Waterfowl hunting can take place on private property with landowner permission and on most water bodies that have public access. Some public water bodies may be closed for specific reasons, such as being in a park or in an area where the discharge of firearms is prohibited. Please check with local law enforcement agencies or FWC regional offices prior to hunting on public water bodies.
Shotguns must be plugged to a 3-shell capacity, and most hunters prefer using No. 4 shot size, but only nontoxic (steel, iron, bismuth-tin, tungsten-alloy) shot may be used or in your possession when hunting ducks, geese and coots. To be a good and legal duck hunter, study and become proficient at being able to identify different waterfowl species, because many ducks have bag limits on how many can be taken.

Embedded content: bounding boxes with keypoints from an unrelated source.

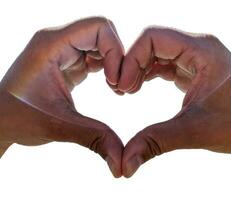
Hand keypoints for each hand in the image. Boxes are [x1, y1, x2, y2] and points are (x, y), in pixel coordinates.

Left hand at [0, 17, 123, 177]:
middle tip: (121, 87)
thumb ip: (94, 138)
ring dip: (115, 64)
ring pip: (102, 44)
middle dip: (118, 58)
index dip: (115, 51)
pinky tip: (111, 87)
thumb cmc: (17, 118)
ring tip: (117, 89)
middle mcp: (58, 40)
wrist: (0, 120)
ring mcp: (63, 50)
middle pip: (103, 33)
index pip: (98, 27)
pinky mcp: (68, 61)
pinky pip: (96, 55)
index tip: (115, 81)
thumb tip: (121, 162)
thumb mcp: (58, 126)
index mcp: (51, 44)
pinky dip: (108, 69)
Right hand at [118, 27, 230, 177]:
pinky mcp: (192, 68)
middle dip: (131, 64)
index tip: (123, 87)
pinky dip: (146, 73)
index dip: (132, 59)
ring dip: (137, 68)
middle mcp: (199, 47)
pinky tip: (138, 88)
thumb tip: (124, 165)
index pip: (154, 37)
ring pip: (155, 52)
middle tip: (121, 90)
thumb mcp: (194, 132)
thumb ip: (155, 142)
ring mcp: (196, 56)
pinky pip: (162, 63)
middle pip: (152, 42)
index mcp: (203, 50)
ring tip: (126, 91)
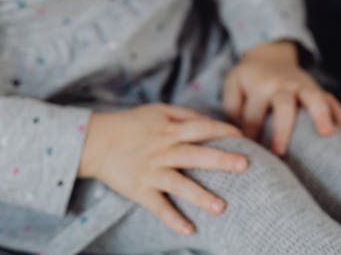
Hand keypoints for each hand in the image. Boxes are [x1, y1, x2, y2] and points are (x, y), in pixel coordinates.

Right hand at [77, 104, 247, 236]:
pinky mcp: (141, 190)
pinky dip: (172, 219)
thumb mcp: (158, 111)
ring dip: (200, 196)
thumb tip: (210, 122)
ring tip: (221, 207)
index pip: (201, 128)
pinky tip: (188, 230)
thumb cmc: (131, 124)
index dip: (221, 130)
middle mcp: (163, 151)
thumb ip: (185, 115)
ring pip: (179, 184)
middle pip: (195, 155)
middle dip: (220, 160)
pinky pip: (158, 207)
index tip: (242, 136)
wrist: (95, 141)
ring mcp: (152, 172)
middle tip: (244, 165)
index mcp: (169, 130)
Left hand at [221, 41, 340, 155]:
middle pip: (284, 104)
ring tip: (327, 134)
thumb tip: (241, 133)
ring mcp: (303, 86)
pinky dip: (339, 115)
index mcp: (260, 86)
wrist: (270, 54)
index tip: (250, 150)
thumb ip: (232, 107)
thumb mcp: (232, 85)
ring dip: (321, 114)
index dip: (249, 133)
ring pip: (314, 97)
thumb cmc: (249, 78)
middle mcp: (283, 85)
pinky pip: (332, 100)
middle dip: (282, 129)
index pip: (253, 114)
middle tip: (279, 152)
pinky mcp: (317, 89)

Check out the Guide to Waterfowl Hunting in Florida that lists public duck hunting areas, illustrates several decoy placement setups, gives scouting and hunting tips, and provides outstanding duck identification photos of most every duck you’re likely to see in Florida.
Visit MyFWC.com/Duck for more information about waterfowl hunting and management.
Florida is home to resident and migratory populations of mourning and white-winged doves. Good dove hunting opportunities can be found near agricultural lands where birds feed on crops and seed. Doves concentrate on areas where they can find an easy meal, primarily because they have weak feet and cannot scratch through heavy vegetation for seed. They prefer bare ground, or soil that has been disked (turned over) or burned. That way they can land and readily pick up seed. They also seek out sources of water and grit. Successful dove hunts often occur on areas that provide many of these features. There are public hunting opportunities on several FWC-managed dove fields throughout the state.
You may hunt doves over an agricultural field, as long as the crop has been planted as part of regular agricultural practices. However, it’s against the law to scatter agricultural products over an area for the purpose of baiting. For more information, see “Dove Hunting and Baiting in Florida.”
The only firearm you’re allowed to hunt doves with is a shotgun, and it must be plugged to a three-shell capacity (magazine and chamber combined), but you can’t use one larger than a 10-gauge. Most hunters prefer to use a 12-gauge, although smaller-framed hunters or those that seek more of a challenge may opt for a smaller gauge. Shot sizes normally range from 7½ to No. 9s.
Visit MyFWC.com/Dove for more information about dove hunting.
Bobwhite quail prefer a patchwork of frequently burned upland pine forests with trees spaced far apart. Other habitats include brushy fence rows and fallow (weedy) agricultural fields.
Shotguns using small shot sizes ranging from 7 ½ to No. 9s are typically used for quail hunting. A good bird dog is essential in quail hunting and, for many hunters, watching the dog work and seeing its enjoyment is the most rewarding part. Quail hunting is a great way to hunt with family or friends in a social setting.